[Dataset entries]

Segment Open

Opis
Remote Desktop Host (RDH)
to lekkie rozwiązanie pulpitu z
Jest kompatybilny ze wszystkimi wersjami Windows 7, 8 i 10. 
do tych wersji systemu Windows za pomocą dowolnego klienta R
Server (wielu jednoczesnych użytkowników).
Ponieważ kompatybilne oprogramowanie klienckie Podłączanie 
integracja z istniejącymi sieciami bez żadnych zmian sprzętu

Segment Closed

- Problem: Can you reproduce every one of the dataset entries above line for line, with no changes?

- Response area:
Opis
Remote Desktop Host (RDH)
to lekkie rozwiązanie pulpitu z
Jest kompatybilny ze wszystkimi wersjami Windows 7, 8 i 10. 
do tych wersji systemu Windows za pomocą dowolnego klienta R
Server (wielu jednoczesnych użytkowników).
Ponieważ kompatybilne oprogramowanie klienckie Podłączanie 
integracja z istniejącymi sieciami bez żadnych zmian sprzętu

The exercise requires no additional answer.